Nicola Chrzanowska – właścicielka Beauty LAB Clinic, renomowanej kliniki kosmetologii i medycyny estetycznej. Jej wszechstronne wykształcenie obejmuje studia I i II stopnia z finansów i rachunkowości w Szkole Głównej Handlowej w Warszawie oraz studia kosmetologiczne w Wyższej Szkole Informatyki i Zarządzania w Warszawie. Obecnie poszerza swoją wiedzę na V roku kierunku lekarskiego w Uczelni Medycznej im.
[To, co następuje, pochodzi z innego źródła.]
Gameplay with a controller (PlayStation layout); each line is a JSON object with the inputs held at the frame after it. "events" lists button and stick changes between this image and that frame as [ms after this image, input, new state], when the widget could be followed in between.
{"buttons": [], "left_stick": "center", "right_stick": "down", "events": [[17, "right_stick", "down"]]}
Marii Skłodowskiej- Curie w Warszawie, co pozwala jej łączyć biznesowe podejście z głęboką wiedzą medyczną. Od 7 lat z pasją i zaangażowaniem rozwija się w branży estetycznej, aktywnie uczestnicząc w międzynarodowych szkoleniach i konferencjach, by oferować swoim pacjentom najnowsze i najskuteczniejsze rozwiązania.